File Share Services - SMB (aka "CIFS")

Apcera provides the SMB Service Gateway for accessing external file servers that support the SMB protocol.

Using SMB services

Users with data on existing external file servers can set up an SMB service to allow jobs running on the Apcera Platform to mount those file systems and access files stored on their file servers. The service can even be set up as read-only, so that jobs can read but not alter or delete data stored on external file servers.

SMB user credentials are added once, when a provider is registered or a service is created, without sharing those credentials with everyone who needs to access the data. Which jobs can connect to an SMB service is controlled within the Apcera Platform via policy.

An SMB service provides:

  • Persistent file system with customizable mount points.
  • The ability to connect to an external SMB file server using a user name and password.
  • The ability to create, update, modify, and delete files using a specific user and group name.
  • The ability to mount an external SMB share as read-write or read-only.
  • Good performance for apps that do not have IO heavy requirements.
  • Reprovisioning in the case of failure.

SMB Services and SMB Providers

  • SMB Providers are producers of SMB Services from a registered SMB URL. Provider backed services are created on-demand from the provider. Each service is a unique location to store data.
  • SMB Services may also be created directly (provider-less) from a URL to access existing data.
  • SMB Services may not specify a Provider and URL during creation.

_ _ _ _ _ _ _

Exercises:
(1) According to the SMB services page, how is it decided which jobs can connect to an SMB service?
(2) Repeat word for word everything in the SMB services page from "Users with data" down to "name and password.".
The lines that follow have nothing to do with the SMB services page.

_ _ _ _ _ _ _

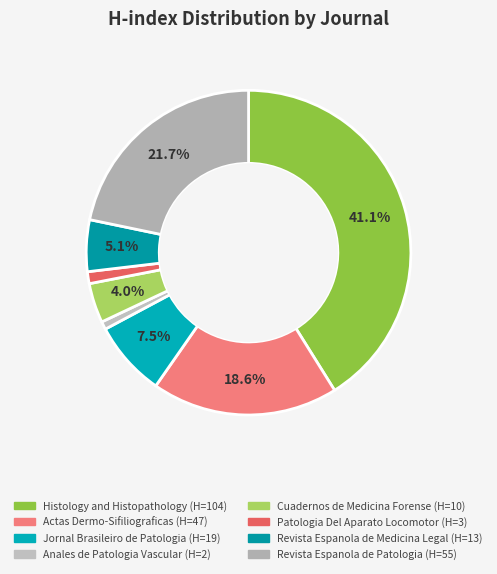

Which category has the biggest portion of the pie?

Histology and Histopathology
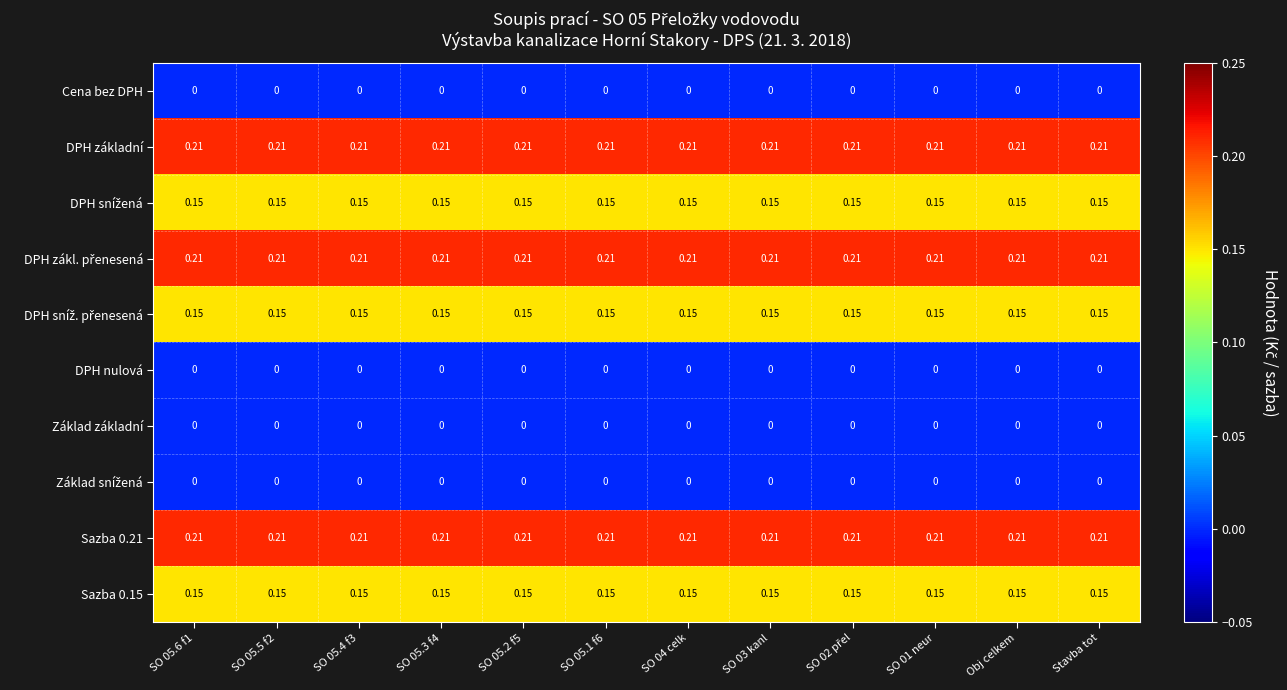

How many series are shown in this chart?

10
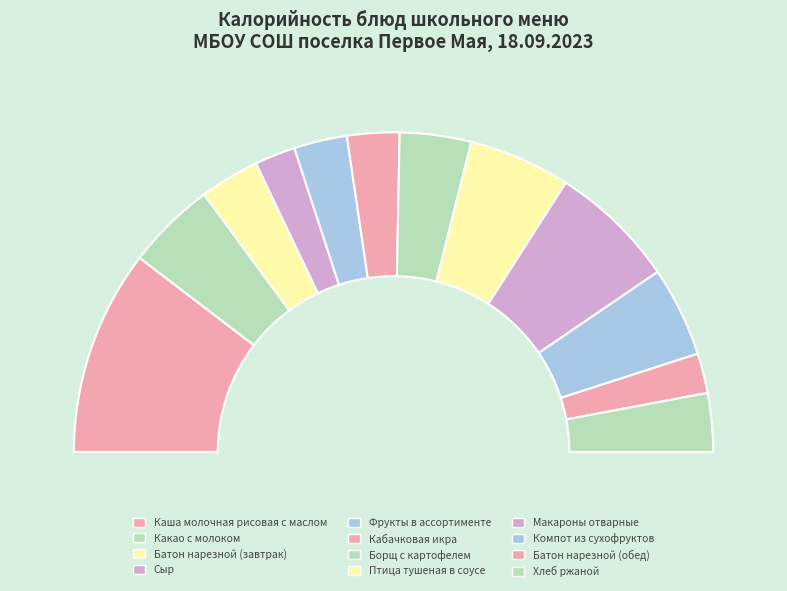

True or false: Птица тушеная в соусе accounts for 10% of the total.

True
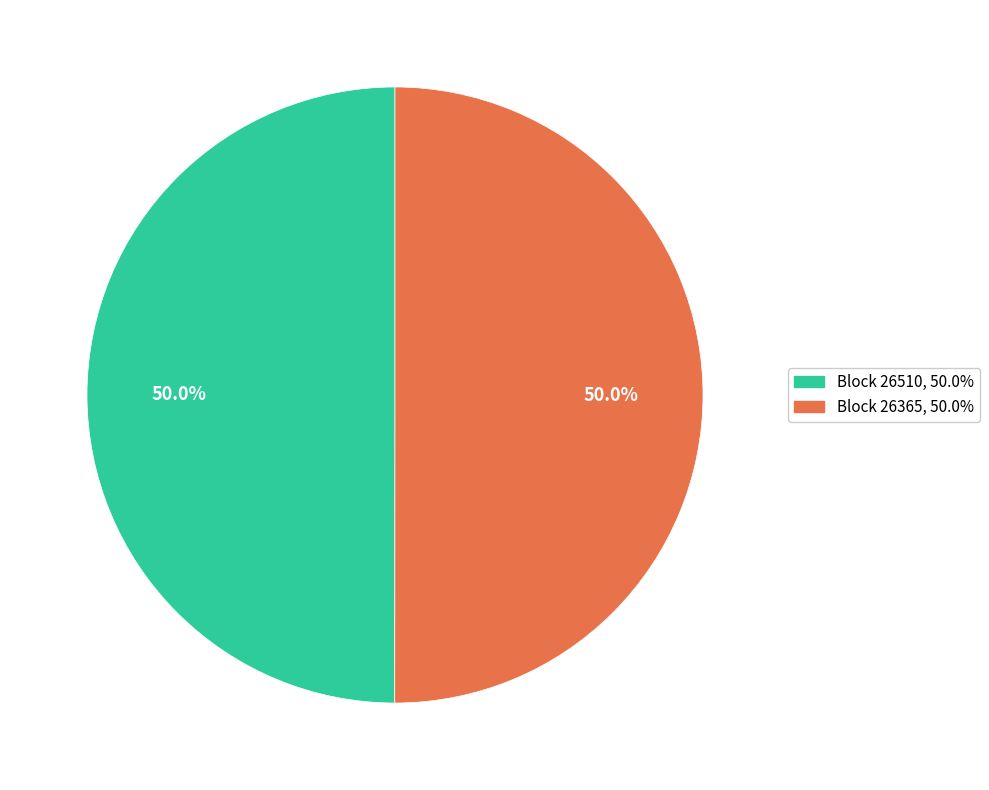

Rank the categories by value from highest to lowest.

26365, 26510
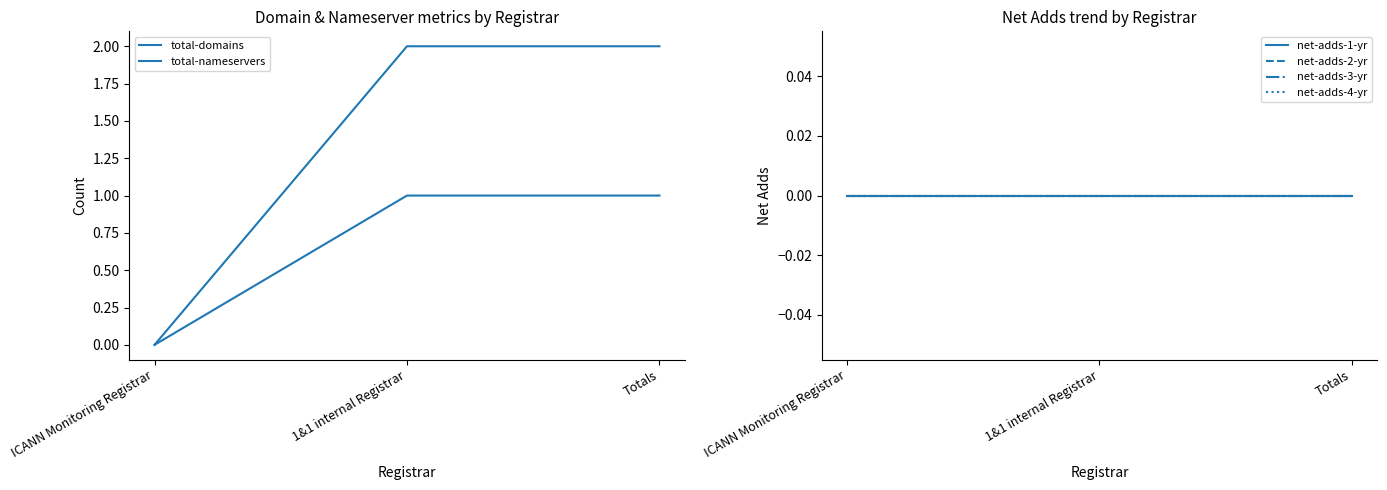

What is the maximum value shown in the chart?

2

_ _ _ _ _ _ _

Problem solutions:
(1) By policy within the Apcera Platform.

(2)
Users with data on existing external file servers can set up an SMB service to allow jobs running on the Apcera Platform to mount those file systems and access files stored on their file servers. The service can even be set up as read-only, so that jobs can read but not alter or delete data stored on external file servers.

SMB user credentials are added once, when a provider is registered or a service is created, without sharing those credentials with everyone who needs to access the data. Which jobs can connect to an SMB service is controlled within the Apcera Platform via policy.

An SMB service provides:

  • Persistent file system with customizable mount points.
  • The ability to connect to an external SMB file server using a user name and password.